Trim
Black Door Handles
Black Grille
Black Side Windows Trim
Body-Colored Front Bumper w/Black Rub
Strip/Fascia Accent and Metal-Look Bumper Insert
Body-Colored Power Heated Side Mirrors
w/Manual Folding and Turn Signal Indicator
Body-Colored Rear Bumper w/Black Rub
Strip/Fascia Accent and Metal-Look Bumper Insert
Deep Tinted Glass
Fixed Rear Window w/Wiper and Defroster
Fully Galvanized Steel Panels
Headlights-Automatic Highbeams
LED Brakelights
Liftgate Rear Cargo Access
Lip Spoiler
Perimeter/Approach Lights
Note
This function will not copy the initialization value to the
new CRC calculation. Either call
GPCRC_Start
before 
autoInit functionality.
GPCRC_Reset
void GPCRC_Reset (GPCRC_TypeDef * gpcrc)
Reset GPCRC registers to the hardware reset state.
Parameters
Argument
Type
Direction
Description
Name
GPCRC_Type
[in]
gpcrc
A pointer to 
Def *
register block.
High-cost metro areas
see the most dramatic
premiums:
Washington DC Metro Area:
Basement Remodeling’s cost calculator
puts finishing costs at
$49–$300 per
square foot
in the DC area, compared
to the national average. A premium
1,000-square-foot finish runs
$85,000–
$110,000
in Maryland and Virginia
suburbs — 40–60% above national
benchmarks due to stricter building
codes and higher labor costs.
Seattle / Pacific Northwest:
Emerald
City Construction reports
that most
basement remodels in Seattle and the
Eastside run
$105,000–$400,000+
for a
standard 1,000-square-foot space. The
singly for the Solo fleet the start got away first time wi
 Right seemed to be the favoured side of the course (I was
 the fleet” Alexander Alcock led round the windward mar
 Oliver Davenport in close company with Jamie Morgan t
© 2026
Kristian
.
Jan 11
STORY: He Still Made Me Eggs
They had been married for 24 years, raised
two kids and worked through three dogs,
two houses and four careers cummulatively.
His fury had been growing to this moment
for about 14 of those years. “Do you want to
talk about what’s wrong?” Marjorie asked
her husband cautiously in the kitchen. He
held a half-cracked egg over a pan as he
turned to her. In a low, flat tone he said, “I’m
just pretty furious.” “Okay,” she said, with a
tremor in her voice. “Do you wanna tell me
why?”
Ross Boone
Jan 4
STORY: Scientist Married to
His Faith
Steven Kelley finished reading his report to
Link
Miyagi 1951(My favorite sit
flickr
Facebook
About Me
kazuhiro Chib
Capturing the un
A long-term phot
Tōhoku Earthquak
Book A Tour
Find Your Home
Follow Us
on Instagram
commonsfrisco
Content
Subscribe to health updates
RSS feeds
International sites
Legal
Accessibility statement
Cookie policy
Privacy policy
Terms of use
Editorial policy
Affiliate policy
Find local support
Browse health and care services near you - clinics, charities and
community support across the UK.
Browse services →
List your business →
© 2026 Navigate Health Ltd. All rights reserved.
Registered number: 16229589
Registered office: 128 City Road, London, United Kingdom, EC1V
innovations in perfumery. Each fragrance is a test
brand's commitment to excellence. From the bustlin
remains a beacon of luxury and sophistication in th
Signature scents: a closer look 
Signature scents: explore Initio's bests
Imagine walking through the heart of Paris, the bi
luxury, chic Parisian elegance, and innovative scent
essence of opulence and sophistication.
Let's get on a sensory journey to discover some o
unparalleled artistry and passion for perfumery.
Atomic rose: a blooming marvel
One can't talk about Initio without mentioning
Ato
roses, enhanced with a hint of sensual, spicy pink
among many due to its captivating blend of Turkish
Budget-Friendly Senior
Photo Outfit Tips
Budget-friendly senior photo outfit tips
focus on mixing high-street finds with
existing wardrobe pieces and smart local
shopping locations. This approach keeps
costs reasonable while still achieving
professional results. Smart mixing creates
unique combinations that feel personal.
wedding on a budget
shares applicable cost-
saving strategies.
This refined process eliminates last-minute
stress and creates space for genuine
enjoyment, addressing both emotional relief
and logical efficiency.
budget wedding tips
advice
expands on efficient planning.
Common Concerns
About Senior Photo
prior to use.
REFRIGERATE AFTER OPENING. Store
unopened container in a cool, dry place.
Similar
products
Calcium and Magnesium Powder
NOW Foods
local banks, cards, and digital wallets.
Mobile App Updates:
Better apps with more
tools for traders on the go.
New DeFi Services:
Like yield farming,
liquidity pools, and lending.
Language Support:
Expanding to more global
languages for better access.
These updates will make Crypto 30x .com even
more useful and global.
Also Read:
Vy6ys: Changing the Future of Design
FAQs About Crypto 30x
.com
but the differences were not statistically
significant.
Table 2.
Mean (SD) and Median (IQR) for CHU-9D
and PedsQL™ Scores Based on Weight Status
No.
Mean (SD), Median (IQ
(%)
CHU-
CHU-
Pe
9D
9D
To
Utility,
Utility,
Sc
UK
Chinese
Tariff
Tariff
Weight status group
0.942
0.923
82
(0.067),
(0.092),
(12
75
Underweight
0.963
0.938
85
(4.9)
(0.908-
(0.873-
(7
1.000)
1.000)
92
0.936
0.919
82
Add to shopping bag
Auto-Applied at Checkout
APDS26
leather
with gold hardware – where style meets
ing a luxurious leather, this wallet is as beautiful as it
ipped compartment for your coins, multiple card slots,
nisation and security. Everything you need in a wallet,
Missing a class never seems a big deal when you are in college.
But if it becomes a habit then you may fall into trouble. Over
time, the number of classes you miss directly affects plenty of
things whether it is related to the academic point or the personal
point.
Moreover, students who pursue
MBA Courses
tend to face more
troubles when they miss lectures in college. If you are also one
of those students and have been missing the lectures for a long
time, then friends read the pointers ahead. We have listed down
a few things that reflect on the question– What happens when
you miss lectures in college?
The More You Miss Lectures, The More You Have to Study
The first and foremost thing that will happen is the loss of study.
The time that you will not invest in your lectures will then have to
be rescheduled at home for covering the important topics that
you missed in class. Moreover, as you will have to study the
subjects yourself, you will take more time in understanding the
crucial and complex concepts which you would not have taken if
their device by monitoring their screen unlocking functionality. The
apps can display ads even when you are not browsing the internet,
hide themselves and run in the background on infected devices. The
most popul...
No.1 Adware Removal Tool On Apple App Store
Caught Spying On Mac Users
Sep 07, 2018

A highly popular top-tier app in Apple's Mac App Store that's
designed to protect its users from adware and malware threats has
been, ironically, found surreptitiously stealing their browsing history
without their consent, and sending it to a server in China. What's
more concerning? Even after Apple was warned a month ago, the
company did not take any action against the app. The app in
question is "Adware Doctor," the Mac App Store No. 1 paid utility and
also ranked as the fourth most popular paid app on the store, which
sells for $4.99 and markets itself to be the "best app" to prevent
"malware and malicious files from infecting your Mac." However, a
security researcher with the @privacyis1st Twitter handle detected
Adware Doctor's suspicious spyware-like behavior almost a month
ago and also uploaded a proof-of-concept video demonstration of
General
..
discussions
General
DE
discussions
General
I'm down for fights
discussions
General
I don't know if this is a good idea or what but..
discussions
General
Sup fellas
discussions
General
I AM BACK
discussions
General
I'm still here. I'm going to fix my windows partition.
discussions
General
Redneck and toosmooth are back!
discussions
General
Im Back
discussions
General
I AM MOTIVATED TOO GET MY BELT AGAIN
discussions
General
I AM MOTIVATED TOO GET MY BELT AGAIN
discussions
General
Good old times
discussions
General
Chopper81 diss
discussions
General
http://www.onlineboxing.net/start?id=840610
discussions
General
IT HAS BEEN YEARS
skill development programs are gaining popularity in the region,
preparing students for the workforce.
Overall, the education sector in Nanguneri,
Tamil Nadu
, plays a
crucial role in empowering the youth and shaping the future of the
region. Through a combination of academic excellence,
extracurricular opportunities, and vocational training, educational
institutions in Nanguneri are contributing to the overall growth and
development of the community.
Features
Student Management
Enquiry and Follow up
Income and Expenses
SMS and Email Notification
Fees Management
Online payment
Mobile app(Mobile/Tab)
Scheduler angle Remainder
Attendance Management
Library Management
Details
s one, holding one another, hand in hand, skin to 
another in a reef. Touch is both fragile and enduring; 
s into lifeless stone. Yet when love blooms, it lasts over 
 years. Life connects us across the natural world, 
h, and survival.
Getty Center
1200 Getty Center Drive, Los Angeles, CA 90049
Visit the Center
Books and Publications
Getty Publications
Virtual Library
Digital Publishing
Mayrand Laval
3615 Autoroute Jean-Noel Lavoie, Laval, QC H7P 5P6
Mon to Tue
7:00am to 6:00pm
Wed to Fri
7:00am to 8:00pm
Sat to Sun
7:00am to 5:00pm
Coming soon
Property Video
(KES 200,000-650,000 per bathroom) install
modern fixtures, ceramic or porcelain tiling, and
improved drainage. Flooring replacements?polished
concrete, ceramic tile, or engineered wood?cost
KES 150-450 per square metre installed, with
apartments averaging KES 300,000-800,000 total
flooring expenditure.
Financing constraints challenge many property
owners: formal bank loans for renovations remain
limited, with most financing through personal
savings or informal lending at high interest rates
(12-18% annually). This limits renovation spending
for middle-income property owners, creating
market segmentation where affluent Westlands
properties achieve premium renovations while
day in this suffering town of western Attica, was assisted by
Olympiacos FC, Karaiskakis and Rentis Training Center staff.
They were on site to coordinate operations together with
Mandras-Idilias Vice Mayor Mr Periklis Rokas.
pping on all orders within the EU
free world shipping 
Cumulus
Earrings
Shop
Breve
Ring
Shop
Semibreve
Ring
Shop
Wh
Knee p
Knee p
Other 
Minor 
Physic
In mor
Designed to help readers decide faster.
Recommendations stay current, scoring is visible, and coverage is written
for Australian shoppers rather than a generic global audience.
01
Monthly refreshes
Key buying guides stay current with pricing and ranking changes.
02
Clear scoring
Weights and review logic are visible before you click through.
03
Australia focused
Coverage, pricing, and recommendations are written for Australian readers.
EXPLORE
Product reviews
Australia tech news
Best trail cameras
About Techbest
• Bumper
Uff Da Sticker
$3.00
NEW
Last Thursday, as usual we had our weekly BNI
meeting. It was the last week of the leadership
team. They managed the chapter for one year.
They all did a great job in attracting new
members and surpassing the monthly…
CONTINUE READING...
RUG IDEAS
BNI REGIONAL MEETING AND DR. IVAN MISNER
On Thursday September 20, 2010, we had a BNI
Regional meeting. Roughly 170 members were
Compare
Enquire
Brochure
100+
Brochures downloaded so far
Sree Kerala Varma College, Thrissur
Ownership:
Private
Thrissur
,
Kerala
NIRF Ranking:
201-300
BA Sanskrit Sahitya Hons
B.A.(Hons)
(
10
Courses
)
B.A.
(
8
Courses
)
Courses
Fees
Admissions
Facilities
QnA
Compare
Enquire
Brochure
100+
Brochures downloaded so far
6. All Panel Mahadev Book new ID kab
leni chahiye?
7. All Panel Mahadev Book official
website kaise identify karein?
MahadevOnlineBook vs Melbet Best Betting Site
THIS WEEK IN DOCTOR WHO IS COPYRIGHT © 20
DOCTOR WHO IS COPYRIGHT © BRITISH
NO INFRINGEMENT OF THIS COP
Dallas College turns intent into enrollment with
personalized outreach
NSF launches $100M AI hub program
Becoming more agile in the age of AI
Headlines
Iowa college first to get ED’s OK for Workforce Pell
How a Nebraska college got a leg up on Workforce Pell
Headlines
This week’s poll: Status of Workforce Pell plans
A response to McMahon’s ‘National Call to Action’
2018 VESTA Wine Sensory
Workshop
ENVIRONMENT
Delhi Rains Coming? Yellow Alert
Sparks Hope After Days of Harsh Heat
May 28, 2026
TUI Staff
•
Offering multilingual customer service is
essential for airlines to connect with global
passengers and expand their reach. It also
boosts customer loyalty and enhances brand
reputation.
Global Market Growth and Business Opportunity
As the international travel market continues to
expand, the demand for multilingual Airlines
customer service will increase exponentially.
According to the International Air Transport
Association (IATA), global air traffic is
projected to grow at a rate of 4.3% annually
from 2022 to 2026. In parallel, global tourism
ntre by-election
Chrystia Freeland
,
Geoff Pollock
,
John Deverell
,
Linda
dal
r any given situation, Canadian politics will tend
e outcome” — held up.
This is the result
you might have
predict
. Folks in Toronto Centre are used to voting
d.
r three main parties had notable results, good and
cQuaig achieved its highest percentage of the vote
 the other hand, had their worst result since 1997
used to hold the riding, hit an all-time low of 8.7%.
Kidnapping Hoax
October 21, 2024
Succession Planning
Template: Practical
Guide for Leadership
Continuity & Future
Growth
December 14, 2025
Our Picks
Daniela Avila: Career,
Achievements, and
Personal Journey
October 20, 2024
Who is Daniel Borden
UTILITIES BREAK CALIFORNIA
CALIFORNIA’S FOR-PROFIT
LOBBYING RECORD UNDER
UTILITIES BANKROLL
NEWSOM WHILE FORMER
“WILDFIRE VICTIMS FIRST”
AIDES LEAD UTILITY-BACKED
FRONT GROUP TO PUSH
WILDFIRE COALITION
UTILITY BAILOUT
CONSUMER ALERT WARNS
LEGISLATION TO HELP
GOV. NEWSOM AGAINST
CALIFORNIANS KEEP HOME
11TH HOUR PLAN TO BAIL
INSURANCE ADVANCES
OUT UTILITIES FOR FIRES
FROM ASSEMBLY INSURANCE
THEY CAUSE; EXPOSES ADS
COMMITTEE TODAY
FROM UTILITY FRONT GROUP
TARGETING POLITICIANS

## Required action
Edit the stretch of the listing from its first line through the line containing "This function will", changing "Liftgate" to "Tailgate" and leaving every other part of those lines unchanged.

## Solution
Trim
Black Door Handles
Black Grille
Black Side Windows Trim
Body-Colored Front Bumper w/Black Rub
Strip/Fascia Accent and Metal-Look Bumper Insert
Body-Colored Power Heated Side Mirrors
w/Manual Folding and Turn Signal Indicator
Body-Colored Rear Bumper w/Black Rub
Strip/Fascia Accent and Metal-Look Bumper Insert
Deep Tinted Glass
Fixed Rear Window w/Wiper and Defroster
Fully Galvanized Steel Panels
Headlights-Automatic Highbeams
LED Brakelights
Tailgate Rear Cargo Access
Lip Spoiler
Perimeter/Approach Lights
Note
This function will not copy the initialization value to the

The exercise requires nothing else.